La fiscal federal Mercedes Soiza Reilly requirió ayer que se amplíe la acusación por delitos sexuales a casi 40 de los acusados en el megajuicio por delitos en la ESMA. Tras el pedido, semanas atrás, de la querella de Justicia Ya, Soiza Reilly reclamó ante el Tribunal Oral Federal 5 que se acuse también por violaciones y abusos sexuales a 39 imputados, entre ellos Jorge "Tigre" Acosta, Alfredo Astiz y Adolfo Donda, por los casos de cinco mujeres detenidas en ese centro clandestino de la Armada.
"Durante el transcurso de las audiencias hemos escuchado a personas que permanecieron cautivas dentro de la ESMA mencionar la ocurrencia de delitos de índole sexual", comenzó la fiscal, al destacar que los delitos sexuales cometidos por el terrorismo de Estado "fueron frecuentemente silenciados por la justicia y de difícil abordaje".
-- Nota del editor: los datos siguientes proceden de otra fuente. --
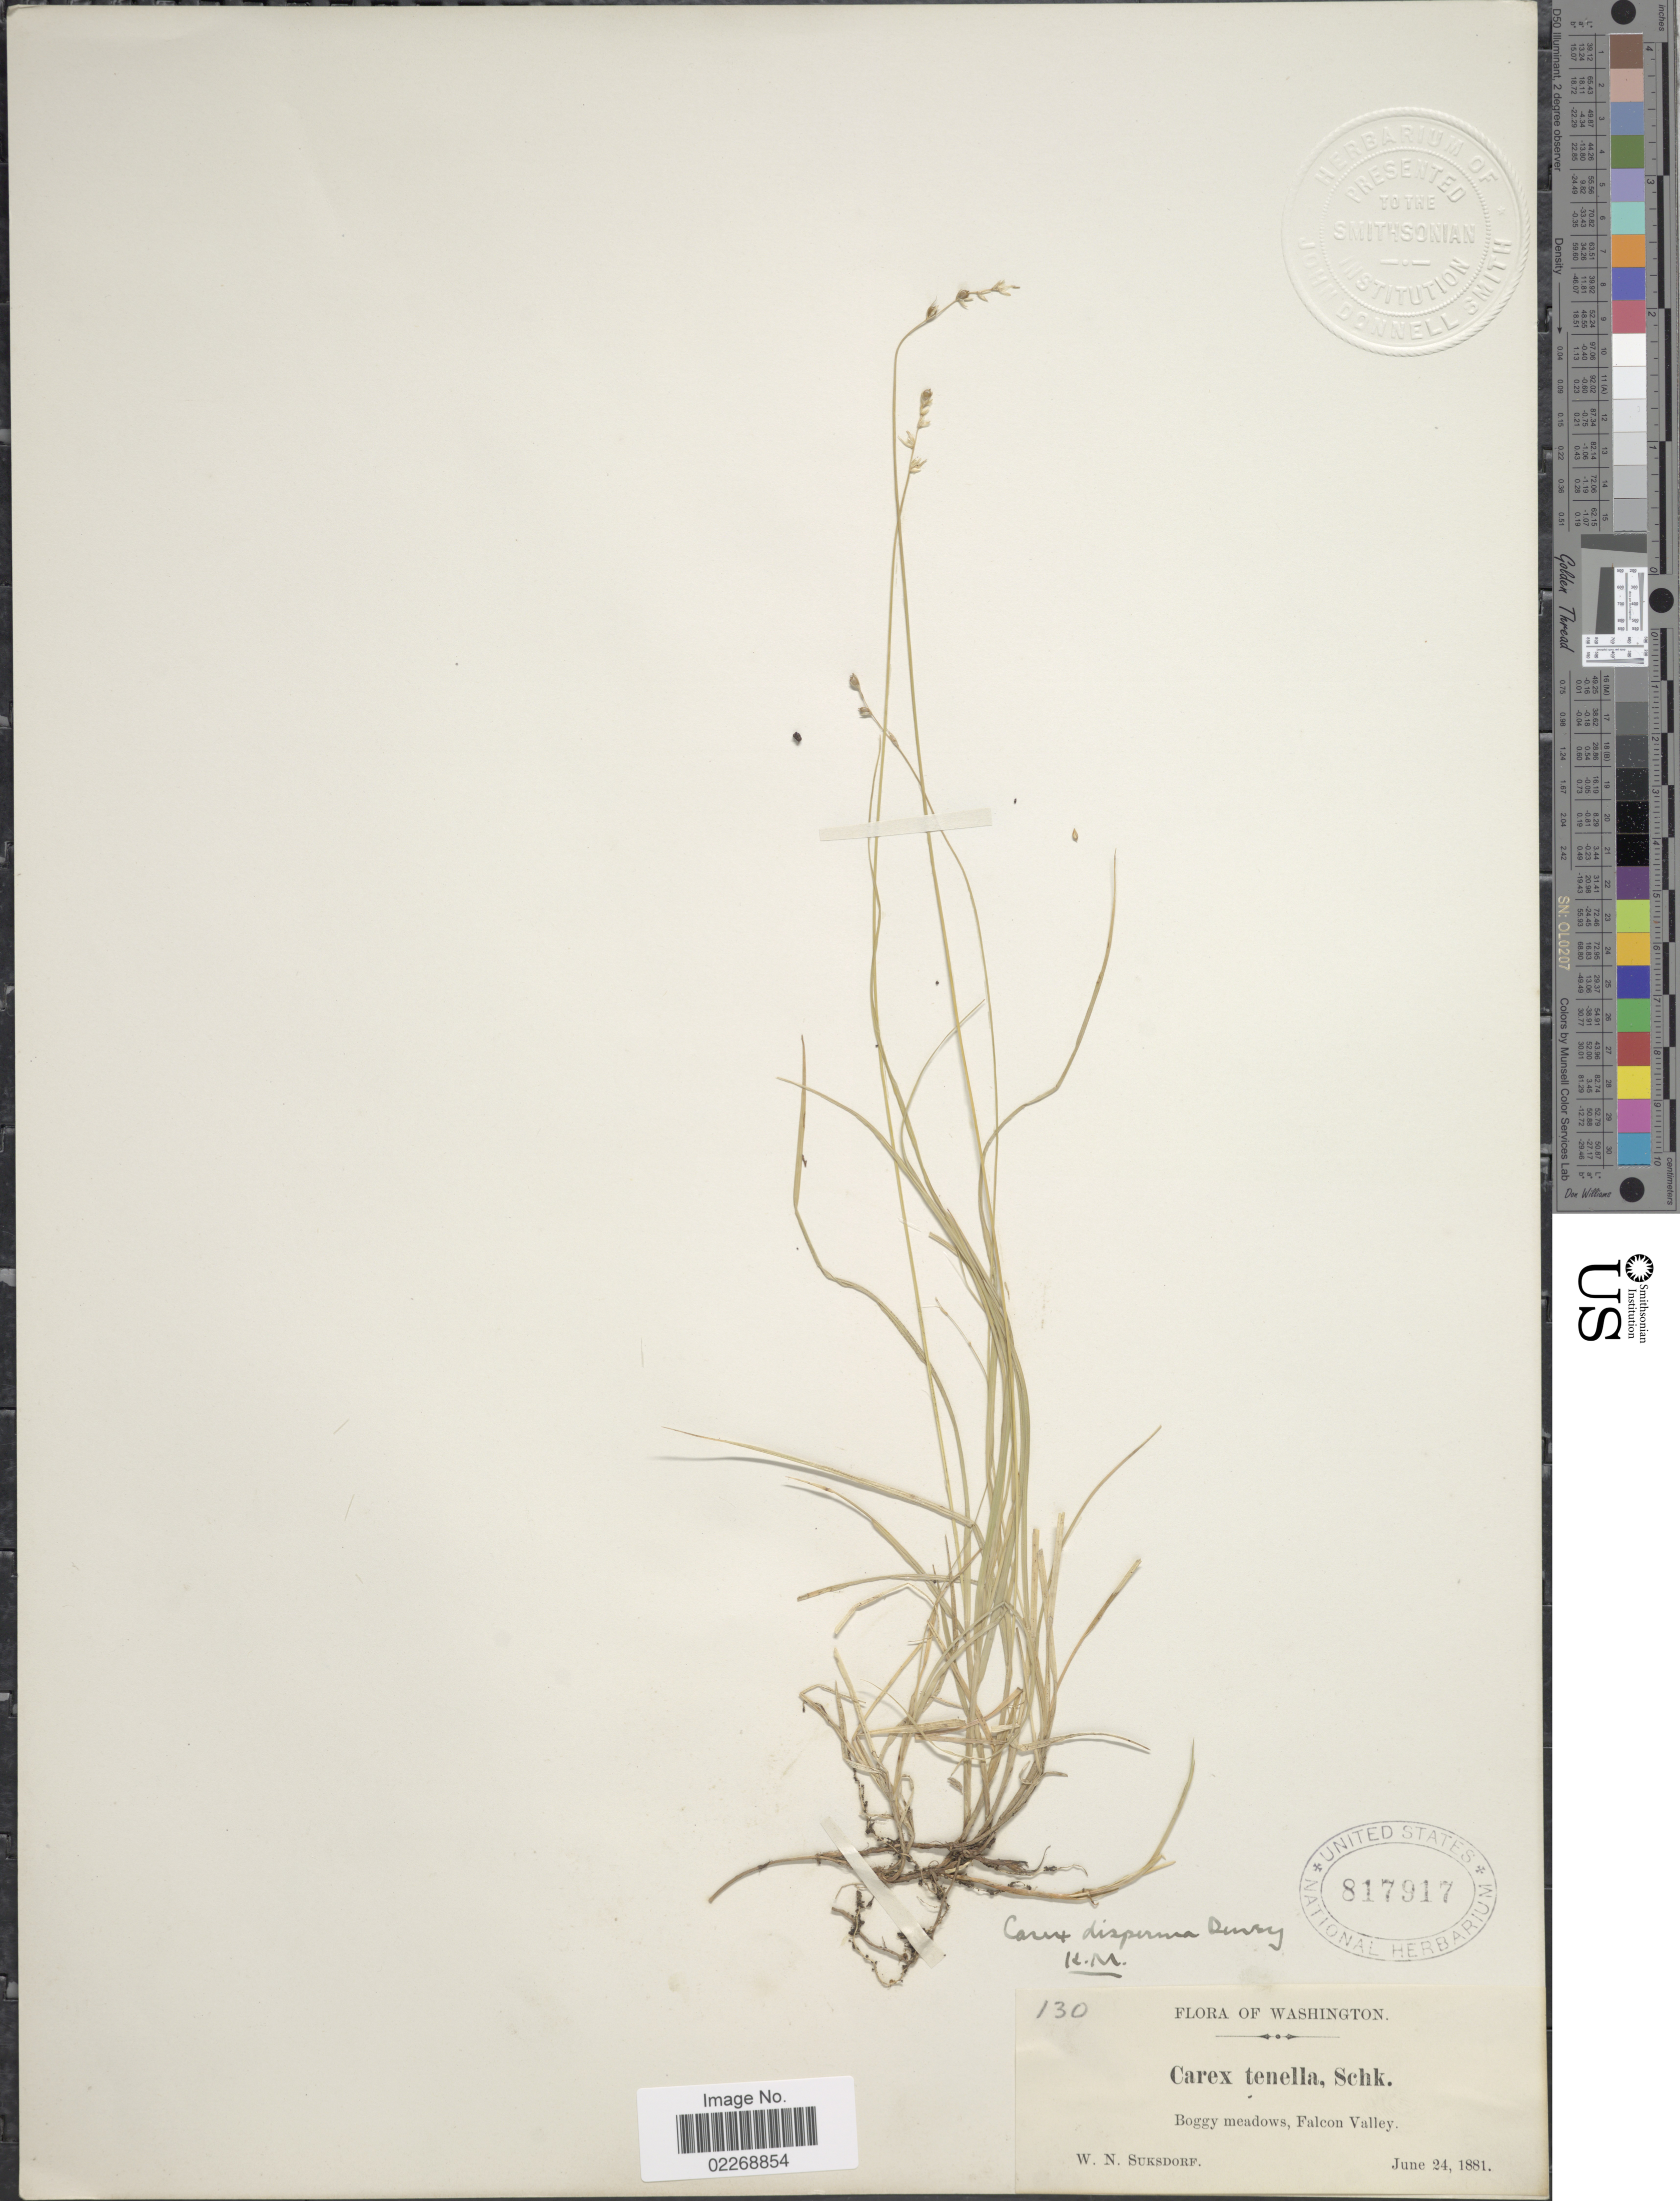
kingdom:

Durante el juicio oral, que lleva ya más de dos años y se encuentra en la etapa final, cuatro mujeres han declarado por primera vez sobre la violencia sexual a que fueron sometidas dentro de la ESMA. A esos casos se suma el de Laura Dabas de Correa, quien pudo relatar los hechos ante la Conadep y a su esposo, quien declaró en el juicio oral.

Consideró necesario, para evitar la revictimización de sobrevivientes y sus familias, ampliar la acusación en este tramo de juicio para evitar que esas mujeres deban declarar una y otra vez. "En el entendimiento de que deben primar cuestiones de economía procesal y estos testimonios no pueden ser remitidos a una causa en la que inexorablemente se volvería a revictimizar a estas mujeres, la petición efectuada debe tener acogida favorable", sostuvo la fiscal.

"La prueba producida en el debate permite vincular el primer tramo delictivo secuestro y aplicación de tormentos con la premeditada y organizada forma en que las mujeres fueron sometidas a delitos sexuales", explicó en su pedido.